Maka, ketika Craig, kakak Marlo, yang tajir melintir punya istri orang Jepang dan punya anak yang ditangani pengasuh, merekomendasikan pengasuh malam hari untuk Mia, akhirnya Marlo luluh. Dia sudah tidak sanggup melakukan semuanya sendirian. Tubuhnya sendiri tidak terurus. Tidak ada waktu untuk membakar lemak, berdandan, hangout, main Shopee Candy, jualan online, dan sebagainya.

Dan di luar dugaannya, Tully adalah gadis muda berusia seperempat abad, tinggi (ternyata Mackenzie masih lebih tinggi dari Charlize), cantik, baik, bisa mengurus anak, bisa bikin kue, bisa bersihin rumah, dan apa pun yang tidak tertangani oleh Marlo, diberesin sama dia. Kalau perlu, suami Marlo juga disikat.

Kehadiran Tully membuat perubahan besar dalam diri Marlo. Dia merasa kembali memiliki dirinya lagi. Waktu yang terasa begitu padat dengan urusan anak, mulai terasa lega. Dia mulai lari, berdandan, lebih sabar, bisa tidur cukup. Dan Tully adalah teman yang begitu memahami dirinya. Kadang, perempuan tidak butuh uang berlimpah, tapi sebatas ingin punya teman ngobrol yang asyik, yang bisa diajak curhat, bisa gibah, bisa gosip, bisa bergunjing.

Saya pikir kemudian suami Marlo akan berselingkuh dengan si pengasuh sehingga jadilah skandal cinta yang berujung pembunuhan sadis.

Apa sih pembunuhan mulu isi otak saya ini!

Syukurlah Diablo Cody tidak akan mempertaruhkan piala Oscar yang didapatkan dari film Juno dengan membuat skenario receh. Charlize juga ogahlah main film cupu kayak gitu. Mackenzie paling juga mikir mendingan berperan jadi lesbian lagi aja daripada jadi pelakor.
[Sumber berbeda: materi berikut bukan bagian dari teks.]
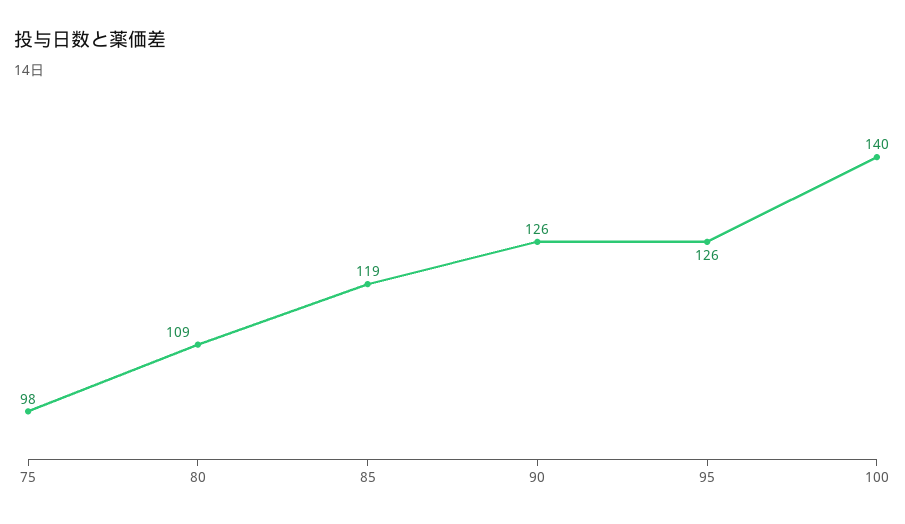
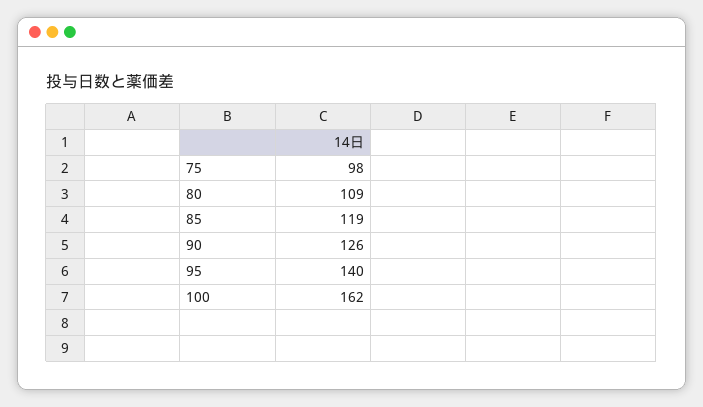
  {
    "75": 98,
    "80": 109,
    "85": 119,
    "90": 126,
-   "95": 126,
+   "95": 140,
-   "100": 140
+   "100": 162
  }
Seharusnya judul film ini adalah Marlo. Sebab, Tully hanyalah satu karakter kecil dalam semesta ceritanya Marlo. Okelah, bisa dibilang dia ini semacam membalikkan sebuah keterpurukan menjadi harapan. Tapi keinginan untuk berubah ada di tangan Marlo.

Film ini, sekali lagi, jauh lebih tepat ditonton oleh para ibu, atau yang akan jadi ibu, atau yang perlu diingatkan bahwa sebelum memutuskan untuk punya banyak anak, pikirkan juga soal hak mereka untuk mendapat perhatian orang tua sepenuhnya. Kan kasihan kalau nanti telantar, lalu jadi pengedar narkotika, dikejar-kejar bos kartel, lalu dibunuh.